A SOAP (En Soap) A-
Denmark Sweden (104 mi)
2006 d: Pernille Fischer Christensen
One has to go back to Volker Spengler’s magnificent performance
in Fassbinder’s In
a Year of 13 Moons (In einem Jahr mit 13 Monden... (1978) to see a
transsexual portrayed with such probing depth.
But that film has a searing anguish, haunted by a pervading sense of
death that hovers over every aspect of that film. This film is more about the loneliness and
desperation of disconnected souls, almost like a primer for the various phases
of love, how it’s a circuitous route before one fully understands its
ramifications. This is a beautifully
realized chamber drama that moves effortlessly back and forth between austere
realism and quirky comedy, that largely takes place in two apartments, one on
top of the other in the same building.
Slow in developing, using chapter titles with a brief black and white
grainy visual that ends in a still image, as a humorous narrator with a voice
like Christopher Lee relishes telling us in brief a recap, including a hint of
what’s yet to come, inviting us to stay tuned, like a serial series, as chamber
music plays in the background. Also,
there is a familiar shot of a cherry blossom tree in different stages of bloom,
shot in different lights, like the passing of the seasons.
Actually this film features sensational performances from
the two leads in this film, with each contending for the performances of the
year. Trine Dyrholm plays Charlotte, a
blunt-spoken, free spirited thirtyish owner of a beauty salon who, with no
backdrop to the story, moves out on her long-term boyfriend Kristian just as he
passes his residency to become a doctor, which begins a series of one night
stands with guys that in her eyes just can’t get enough of themselves, finding
the male species insufferably boring.
She loves the sex but can’t wait for them to disappear. Just below her lives Ulrik, a transsexual who
goes by the name of Veronica, in a rare performance by David Dencik, who is
just waiting for a letter to arrive authorizing the sex change to become a
woman. Meanwhile she lives with her dog
Miss Daisy watching television soap operas, has occasional visits from her
mother bringing various treats, visits kept secret from her father who refuses
to acknowledge her existence, and a few forlorn men who come for
dominatrix-style humiliation and quick sex.
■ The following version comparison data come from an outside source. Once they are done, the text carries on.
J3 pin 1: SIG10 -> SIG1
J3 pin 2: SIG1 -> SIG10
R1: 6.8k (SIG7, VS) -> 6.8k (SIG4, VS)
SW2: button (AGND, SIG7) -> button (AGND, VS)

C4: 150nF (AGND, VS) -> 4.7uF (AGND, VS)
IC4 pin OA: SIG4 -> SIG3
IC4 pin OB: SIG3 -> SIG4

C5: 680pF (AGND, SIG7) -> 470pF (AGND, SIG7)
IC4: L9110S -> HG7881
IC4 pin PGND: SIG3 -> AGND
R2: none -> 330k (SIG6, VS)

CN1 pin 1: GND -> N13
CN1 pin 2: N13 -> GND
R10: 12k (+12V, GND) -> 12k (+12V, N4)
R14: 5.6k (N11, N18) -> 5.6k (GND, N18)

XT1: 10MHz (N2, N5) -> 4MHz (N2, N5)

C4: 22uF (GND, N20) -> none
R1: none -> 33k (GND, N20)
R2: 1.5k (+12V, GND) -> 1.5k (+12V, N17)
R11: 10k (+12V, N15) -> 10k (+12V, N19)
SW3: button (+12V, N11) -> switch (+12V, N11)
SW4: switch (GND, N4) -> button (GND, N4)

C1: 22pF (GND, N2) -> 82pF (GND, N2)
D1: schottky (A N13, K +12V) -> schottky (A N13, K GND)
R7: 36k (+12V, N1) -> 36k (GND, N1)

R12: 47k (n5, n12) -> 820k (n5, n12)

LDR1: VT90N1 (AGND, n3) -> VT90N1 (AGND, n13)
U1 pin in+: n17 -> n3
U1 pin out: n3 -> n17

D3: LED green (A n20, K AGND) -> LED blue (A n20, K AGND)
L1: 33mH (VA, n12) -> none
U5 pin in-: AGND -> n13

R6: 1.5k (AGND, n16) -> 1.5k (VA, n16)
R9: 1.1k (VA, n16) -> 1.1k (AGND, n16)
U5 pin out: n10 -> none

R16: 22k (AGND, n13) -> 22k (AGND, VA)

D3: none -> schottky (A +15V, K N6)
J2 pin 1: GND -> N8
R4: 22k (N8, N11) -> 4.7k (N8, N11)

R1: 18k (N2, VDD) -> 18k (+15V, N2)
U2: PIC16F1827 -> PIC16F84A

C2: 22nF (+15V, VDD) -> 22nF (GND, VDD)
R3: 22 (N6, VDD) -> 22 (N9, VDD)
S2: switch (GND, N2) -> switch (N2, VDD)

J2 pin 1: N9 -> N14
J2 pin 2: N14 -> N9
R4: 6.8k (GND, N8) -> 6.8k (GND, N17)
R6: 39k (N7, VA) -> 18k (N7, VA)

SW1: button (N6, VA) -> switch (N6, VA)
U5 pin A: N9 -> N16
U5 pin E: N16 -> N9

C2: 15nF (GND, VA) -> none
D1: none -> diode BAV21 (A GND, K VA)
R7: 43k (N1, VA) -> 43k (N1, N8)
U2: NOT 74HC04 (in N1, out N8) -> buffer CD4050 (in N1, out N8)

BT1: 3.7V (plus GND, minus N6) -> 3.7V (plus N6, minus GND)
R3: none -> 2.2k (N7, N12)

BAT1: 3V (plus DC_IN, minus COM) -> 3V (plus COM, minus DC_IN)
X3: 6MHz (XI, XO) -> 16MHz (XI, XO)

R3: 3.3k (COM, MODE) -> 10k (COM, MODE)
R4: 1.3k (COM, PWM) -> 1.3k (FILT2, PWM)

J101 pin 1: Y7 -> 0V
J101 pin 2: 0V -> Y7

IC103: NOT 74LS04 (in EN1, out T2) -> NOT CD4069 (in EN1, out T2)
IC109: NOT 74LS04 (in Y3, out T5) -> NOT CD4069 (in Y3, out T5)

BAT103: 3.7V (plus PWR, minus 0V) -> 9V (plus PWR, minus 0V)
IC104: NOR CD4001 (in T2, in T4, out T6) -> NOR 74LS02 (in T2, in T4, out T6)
Initially the two neighbors get off on the wrong foot, as
Charlotte exhibits incendiary language thinking it’s no more than cutting-through-the-bull
flirtation, but eventually they develop an odd respect for one another on each
other’s own terms, something they each find otherwise near impossible, and in
doing so, open up avenues for the viewer.
It’s an extremely delicate matter with natural humor and a realist
texture, expressed non-verbally through smiles, quick glances, and facial
expressions with only scant background music, as Veronica goes through bouts
with suicidal depression, but her intact sensitivity is alarmingly real to
Charlotte, who obviously could use a bit of it after a broken relationship of
her own. Magnus Jarlbo and Sebastian
Öberg wrote a quiet understated score that rarely intrudes and is in perfect
balance with the subtle eloquence of the film.